*The task*. Could you output each record below exactly as it stands and leave the pictures out?

[Opening Data extracts section]

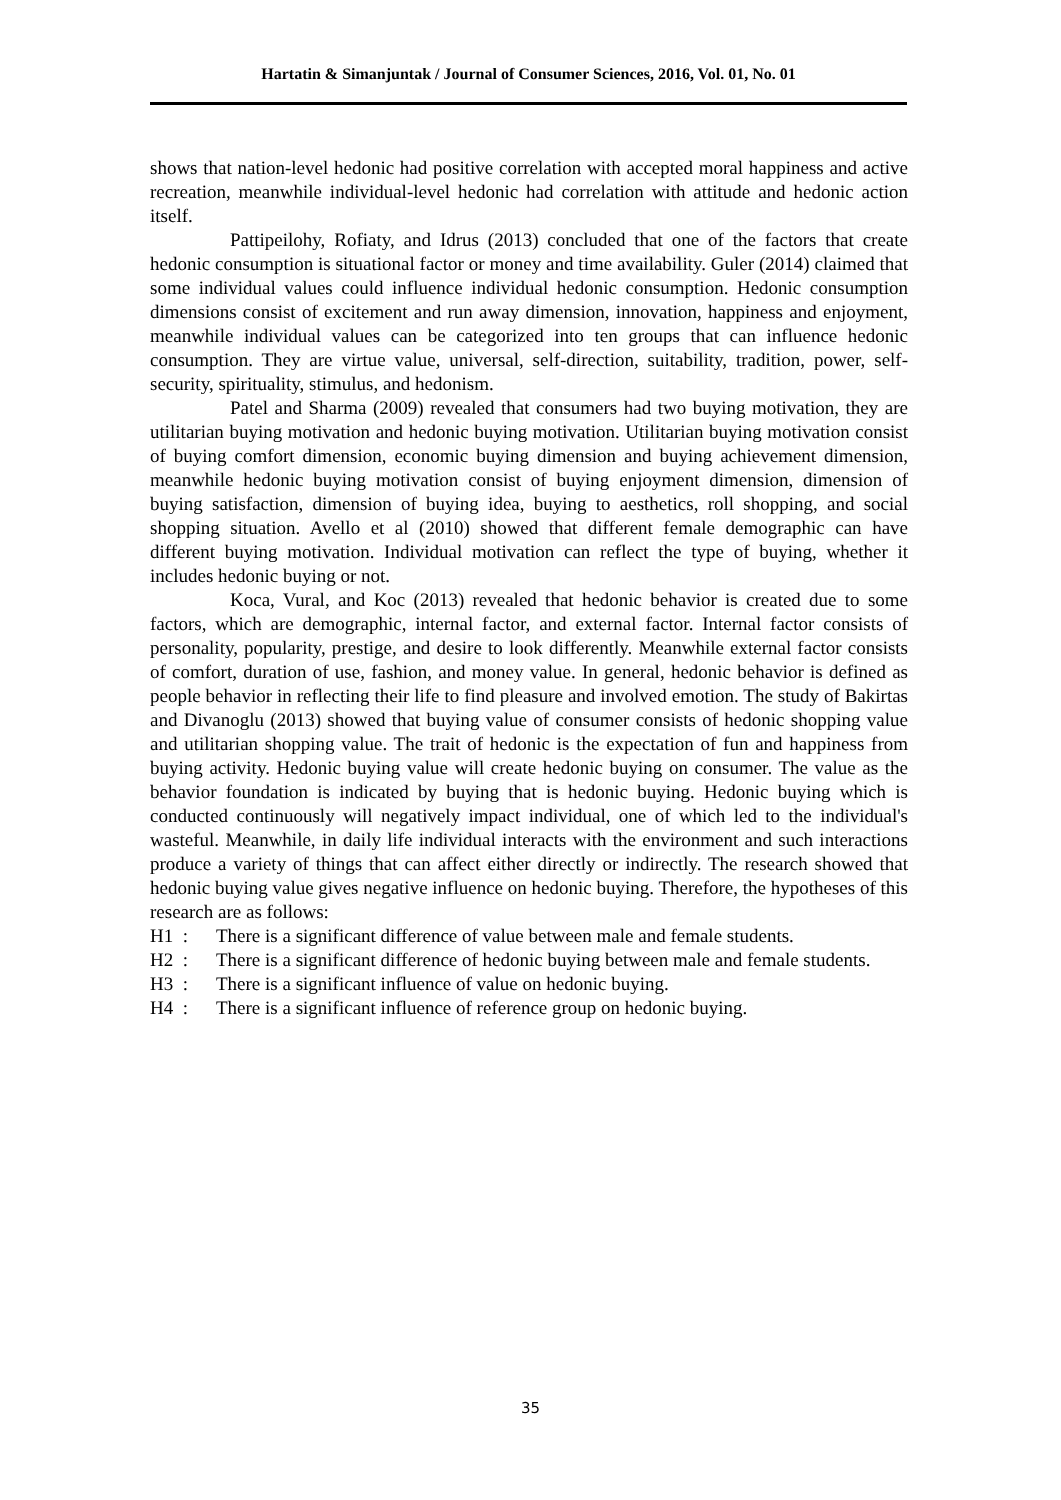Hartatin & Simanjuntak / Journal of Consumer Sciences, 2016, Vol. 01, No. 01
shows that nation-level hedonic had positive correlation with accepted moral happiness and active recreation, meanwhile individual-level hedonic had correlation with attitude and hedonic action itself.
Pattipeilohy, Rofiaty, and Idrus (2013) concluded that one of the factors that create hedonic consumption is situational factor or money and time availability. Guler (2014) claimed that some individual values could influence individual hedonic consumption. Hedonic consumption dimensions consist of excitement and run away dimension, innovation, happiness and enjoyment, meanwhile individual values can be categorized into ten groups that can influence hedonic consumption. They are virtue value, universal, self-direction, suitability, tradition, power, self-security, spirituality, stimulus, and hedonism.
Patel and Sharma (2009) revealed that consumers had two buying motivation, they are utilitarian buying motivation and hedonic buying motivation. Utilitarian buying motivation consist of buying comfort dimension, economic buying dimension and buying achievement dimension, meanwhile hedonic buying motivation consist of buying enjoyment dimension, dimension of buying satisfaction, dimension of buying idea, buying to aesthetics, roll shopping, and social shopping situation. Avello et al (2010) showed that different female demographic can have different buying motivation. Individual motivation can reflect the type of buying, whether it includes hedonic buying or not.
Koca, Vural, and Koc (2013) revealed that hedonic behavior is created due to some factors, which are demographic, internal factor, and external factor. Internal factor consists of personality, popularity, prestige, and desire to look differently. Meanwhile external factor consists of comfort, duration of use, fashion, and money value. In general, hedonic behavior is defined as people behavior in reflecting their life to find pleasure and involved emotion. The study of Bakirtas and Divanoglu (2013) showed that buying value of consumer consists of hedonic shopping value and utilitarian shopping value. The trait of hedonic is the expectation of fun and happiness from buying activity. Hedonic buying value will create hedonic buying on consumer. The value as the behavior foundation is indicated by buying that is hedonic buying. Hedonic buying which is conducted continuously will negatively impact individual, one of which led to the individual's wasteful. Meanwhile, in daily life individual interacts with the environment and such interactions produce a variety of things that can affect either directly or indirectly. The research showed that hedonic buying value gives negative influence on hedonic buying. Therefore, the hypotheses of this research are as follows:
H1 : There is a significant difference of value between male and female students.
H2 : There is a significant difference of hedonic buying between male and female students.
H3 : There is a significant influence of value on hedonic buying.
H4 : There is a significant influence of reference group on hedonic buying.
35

[Closing Data extracts section]

*Solution for this problem*.
Hartatin & Simanjuntak / Journal of Consumer Sciences, 2016, Vol. 01, No. 01
shows that nation-level hedonic had positive correlation with accepted moral happiness and active recreation, meanwhile individual-level hedonic had correlation with attitude and hedonic action itself.
Pattipeilohy, Rofiaty, and Idrus (2013) concluded that one of the factors that create hedonic consumption is situational factor or money and time availability. Guler (2014) claimed that some individual values could influence individual hedonic consumption. Hedonic consumption dimensions consist of excitement and run away dimension, innovation, happiness and enjoyment, meanwhile individual values can be categorized into ten groups that can influence hedonic consumption. They are virtue value, universal, self-direction, suitability, tradition, power, self-security, spirituality, stimulus, and hedonism.
Patel and Sharma (2009) revealed that consumers had two buying motivation, they are utilitarian buying motivation and hedonic buying motivation. Utilitarian buying motivation consist of buying comfort dimension, economic buying dimension and buying achievement dimension, meanwhile hedonic buying motivation consist of buying enjoyment dimension, dimension of buying satisfaction, dimension of buying idea, buying to aesthetics, roll shopping, and social shopping situation. Avello et al (2010) showed that different female demographic can have different buying motivation. Individual motivation can reflect the type of buying, whether it includes hedonic buying or not.
Koca, Vural, and Koc (2013) revealed that hedonic behavior is created due to some factors, which are demographic, internal factor, and external factor. Internal factor consists of personality, popularity, prestige, and desire to look differently. Meanwhile external factor consists of comfort, duration of use, fashion, and money value. In general, hedonic behavior is defined as people behavior in reflecting their life to find pleasure and involved emotion. The study of Bakirtas and Divanoglu (2013) showed that buying value of consumer consists of hedonic shopping value and utilitarian shopping value. The trait of hedonic is the expectation of fun and happiness from buying activity. Hedonic buying value will create hedonic buying on consumer. The value as the behavior foundation is indicated by buying that is hedonic buying. Hedonic buying which is conducted continuously will negatively impact individual, one of which led to the individual's wasteful. Meanwhile, in daily life individual interacts with the environment and such interactions produce a variety of things that can affect either directly or indirectly. The research showed that hedonic buying value gives negative influence on hedonic buying. Therefore, the hypotheses of this research are as follows:
H1 : There is a significant difference of value between male and female students.
H2 : There is a significant difference of hedonic buying between male and female students.
H3 : There is a significant influence of value on hedonic buying.
H4 : There is a significant influence of reference group on hedonic buying.
35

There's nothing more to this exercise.